Estimativa de leitura: 14min 46seg

29 de julho de 2020

A gestão é um dos lugares mais complexos de ocupar no interior das escolas. Embora, visto por grande parte do professorado como uma posição de avanço ou promoção na carreira docente, postulamos aqui outras perspectivas possíveis para a chegada aos cargos de gestão escolar e para a construção das identidades, bem como, para o efetivo exercício na função.

Vamos tratar o termo gestão, considerando o trio gestor: direção, vice-direção e coordenação pedagógica. Quando nos referirmos a um especificamente, daremos o destaque no texto. Uma das primeiras questões que podemos apresentar são os caminhos para chegar à gestão.

Geralmente a porta de entrada para a gestão escolar são as coordenações de áreas. Essas funções, hoje, quase em extinção na maioria dos colégios particulares. Nas redes públicas, os modelos de acesso à gestão são outros que explicaremos mais abaixo.

A coordenação pedagógica, em tese, é o primeiro cargo que se ocupa no trio gestor. O ingresso se dá por meio de convite da direção e mantenedores e pressupõe algumas características objetivas e subjetivas para o professor que assume o posto. Já nas redes públicas existem três modelos em vigor no Brasil:

  1. a) por meio de concurso público regularizado em lei orgânica do município;
  2. b) por meio de eleições em processos democráticos abertos, considerando as competências e critérios técnicos de elegibilidade;
  3. c) por meio de convite dos secretários de Educação. Ainda assim, existem alguns processos seletivos em redes municipais e estaduais que compõem análise técnica e entrevista de perfil.

É possível observar que a coordenação precisa manter certo perfil de formação e identidade. Entre as características é recorrente perceber a boa avaliação na função docente, a boa articulação entre os setores da escola e a legitimidade de prática diante dos colegas e das famílias. Ou seja, para a função de coordenação, geralmente, se convida um excelente professor.

Uma ressalva importante é que o bom desempenho como professor não ecoa necessariamente no bom desempenho como gestor, ou seja, essa análise tem elementos subjetivos que não podemos apenas transpor a função, ou imaginar que o docente encontrará sua identidade imediatamente no novo cargo.

Embora a função da gestão pedagógica tenha natureza eminentemente escolar e educacional e exija experiência em sala de aula, as habilidades e competências que as funções de gestão solicitam são outras. É necessário perceber quais são as diferentes competências e reiniciar um processo de construção identitária para o exercício da nova função.

Um professor experiente domina todos os processos que envolvem a docência, e eles vão desde o preparo, o planejamento das aulas, a relação com as turmas e com as famílias, atravessa o uso do material didático, a escolha e participação nos projetos e são focados na turma que lhe foi atribuída. Por mais que tenha conhecimento das legislações educacionais, quando o recém chegado coordenador assume a tarefa é que ele começa a ter a percepção do todo, pois até então sua visão era para uma parte apenas.

━━━━

### Exercício proposto a
Sobre o texto de gestão escolar, responda:
(i) Quais funções formam o trio gestor?
(ii) Para a função de coordenação, geralmente quem se convida?
(iii) Que data aparece no início do texto?
O texto e a listagem são materiais independentes entre si.

### Listagem de dados
━━━━

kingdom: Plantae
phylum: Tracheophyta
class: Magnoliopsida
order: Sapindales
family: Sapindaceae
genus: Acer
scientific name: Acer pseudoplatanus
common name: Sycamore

━━━━

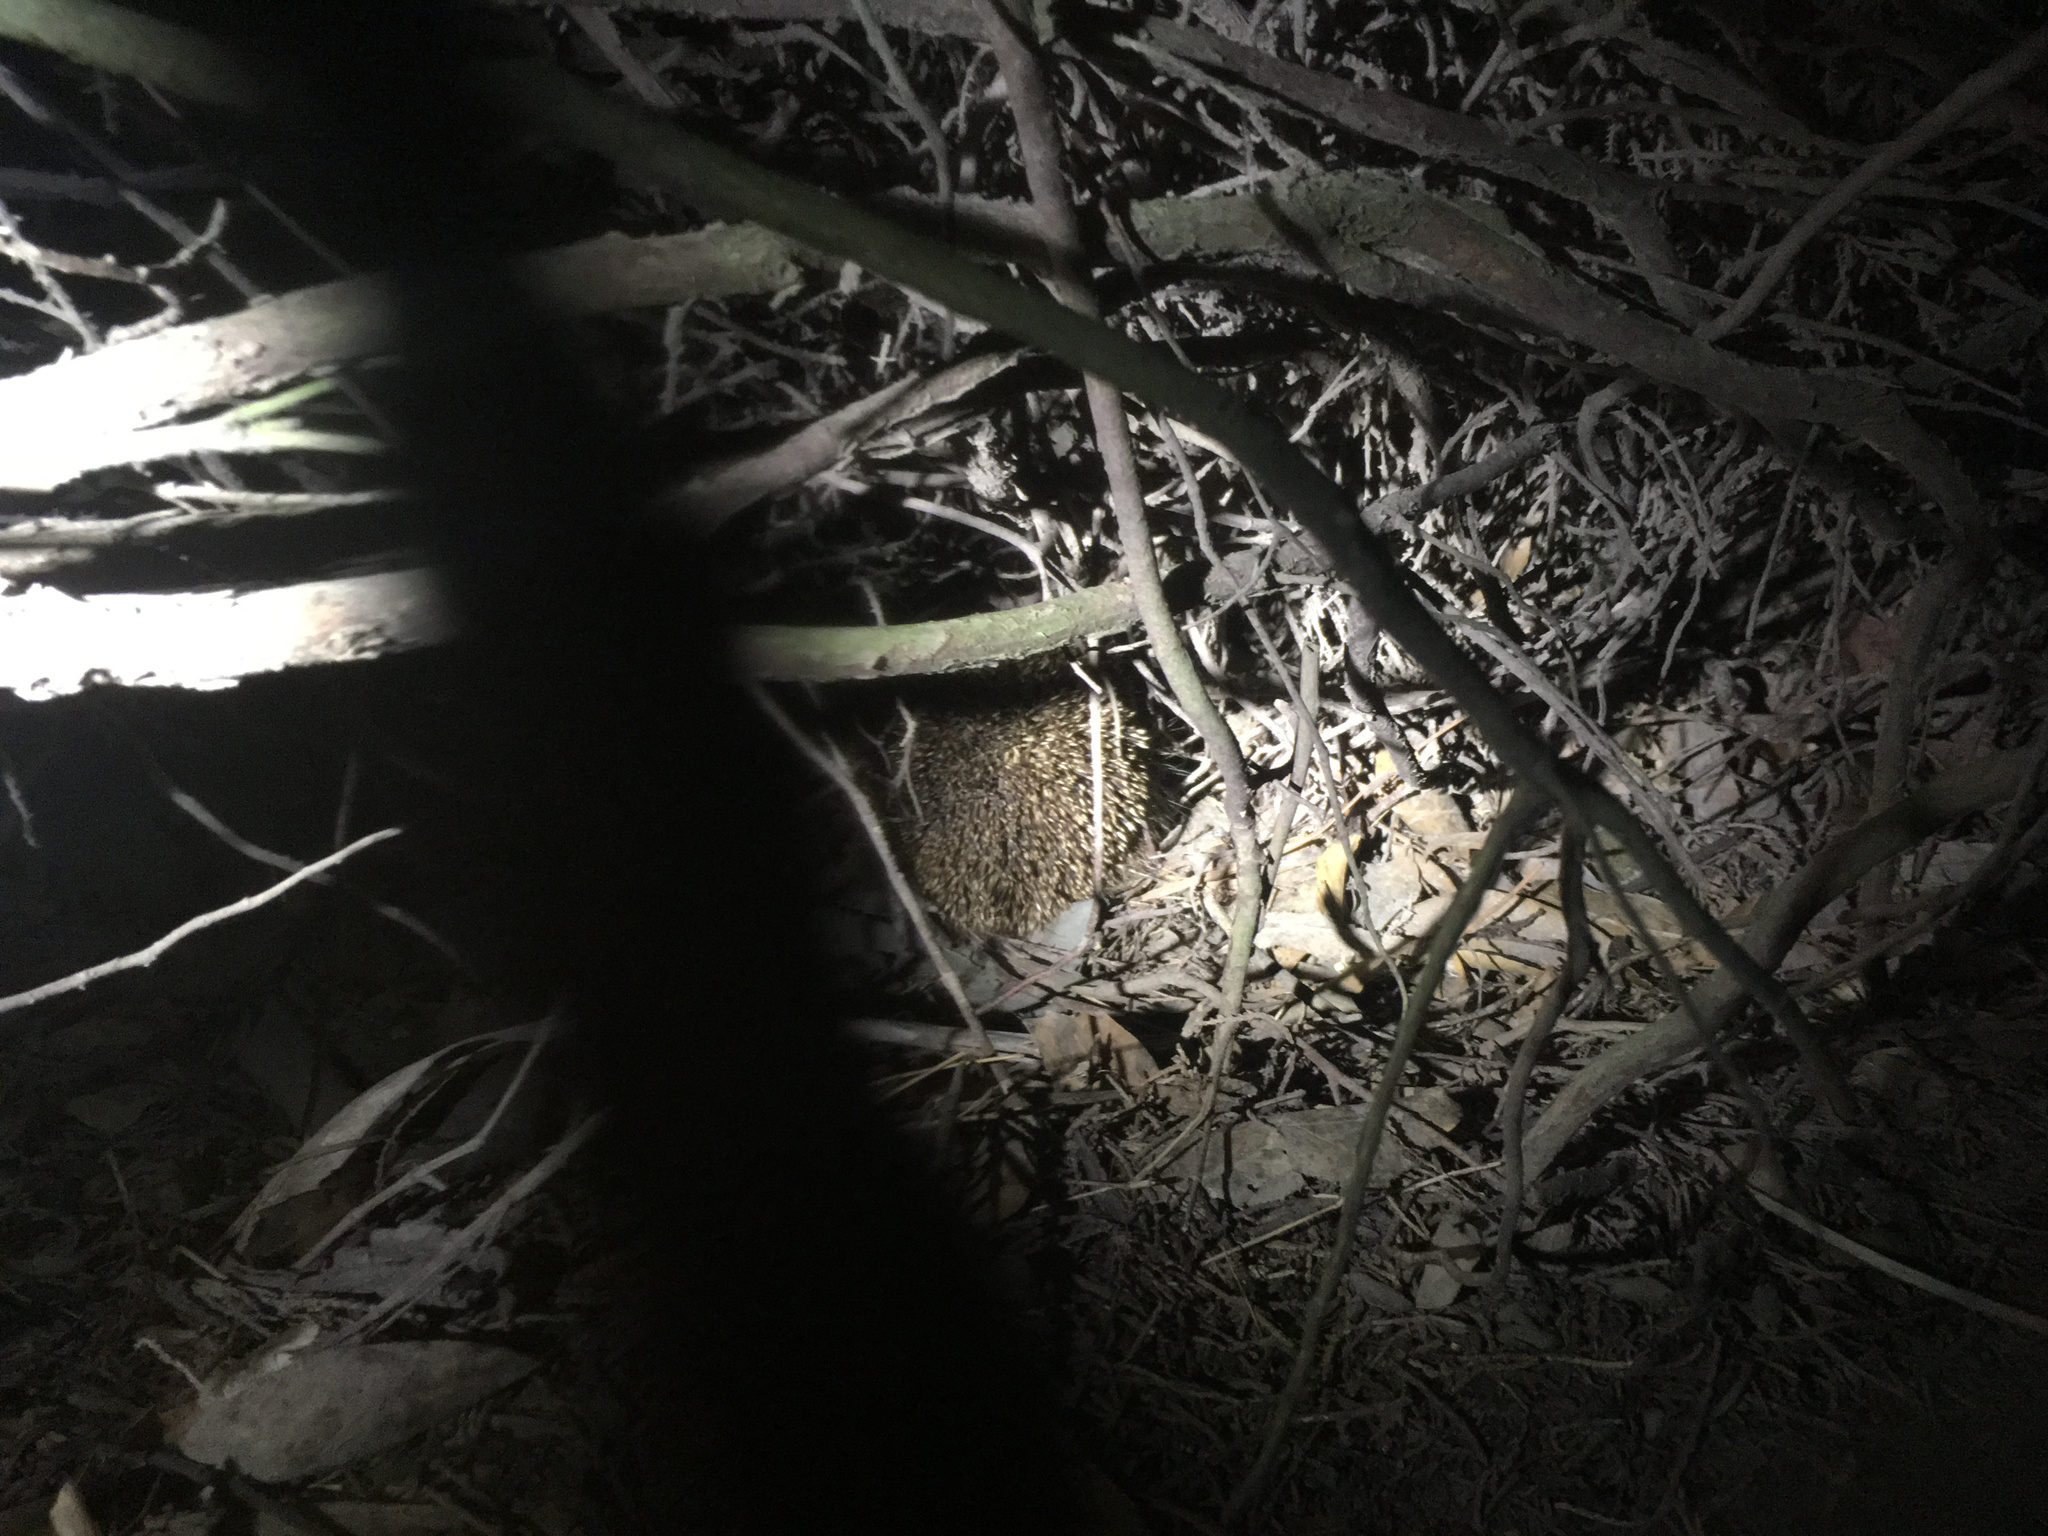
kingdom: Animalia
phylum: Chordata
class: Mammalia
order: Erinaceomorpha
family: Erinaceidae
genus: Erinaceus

━━━━

### Exercício proposto b
Reproduza literalmente as linhas da listagem entre a que contém "kingdom: Plantae" e a que contém "scientific name: Acer pseudoplatanus", inclusive.

### Resposta esperada a
(i) Direção, vice-direção e coordenação pedagógica.
(ii) Um excelente professor.
(iii) 29 de julho de 2020.

### Resposta esperada b
kingdom: Plantae
phylum: Tracheophyta
class: Magnoliopsida
order: Sapindales
family: Sapindaceae
genus: Acer
scientific name: Acer pseudoplatanus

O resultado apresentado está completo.